The following kinds of actions can be taken to reduce the amount of unauthorized software on systems throughout your enterprise:
- Policy can state who will have elevated privileges on systems and what they can do with said privileges. System administrators often introduce unauthorized and potentially malicious software to systems because they are able to install new software on systems and use the internet with elevated accounts, or they may use poor sanitary practices with respect to removable media. Properly limiting who can hold such elevated privileges and defining authorized and unauthorized activity will greatly limit your exposure to future risk.
- Logging can track when unauthorized software is installed and by whom. Such logs can assist in determining root cause (e.g., breakdown in configuration management process, abuse of privileges). Once the person is found, letting them know what is expected can prevent creation of these risk conditions.
- A few people may need to be sanctioned. Sanction individuals who frequently install unauthorized software through the abuse of their role and privileges, and who do so after due warning.
While such actions won't eliminate all unauthorized software, these actions can lower their incidence rates, which is a positive step.

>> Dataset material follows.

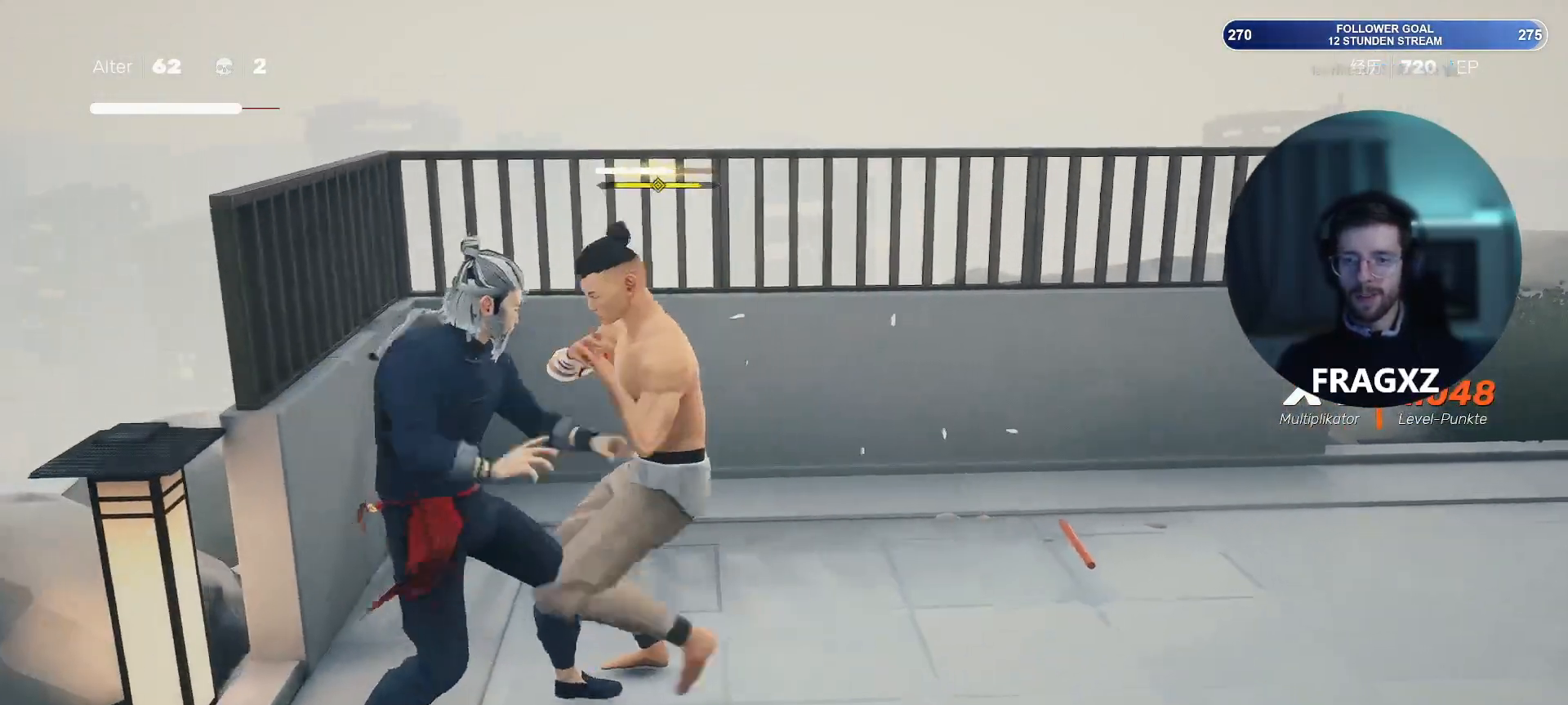
{"keys": ["d", "s", "space"], "mouse": [], "events": [[50, "space", "up"], [367, "s", "down"], [467, "space", "down"]]}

How does SWAM support other CDM security capabilities?
The SWAM security capability relies on the HWAM security capability to identify what devices exist to look for software for actual state identification and comparison to desired state specification. Furthermore, the SWAM security capability tells the CSM/VULN capabilities what software is present within the environment. The CSM and VULN security capabilities then validate that software is being properly managed (valid configurations and appropriately patched).
The SWAM security capability does not address how well software on the device is managed, but only that the software is authorized and assigned. How well the software is managed, is covered by the CSM and VULN security capabilities. However, software can only be managed if someone has been assigned the responsibility.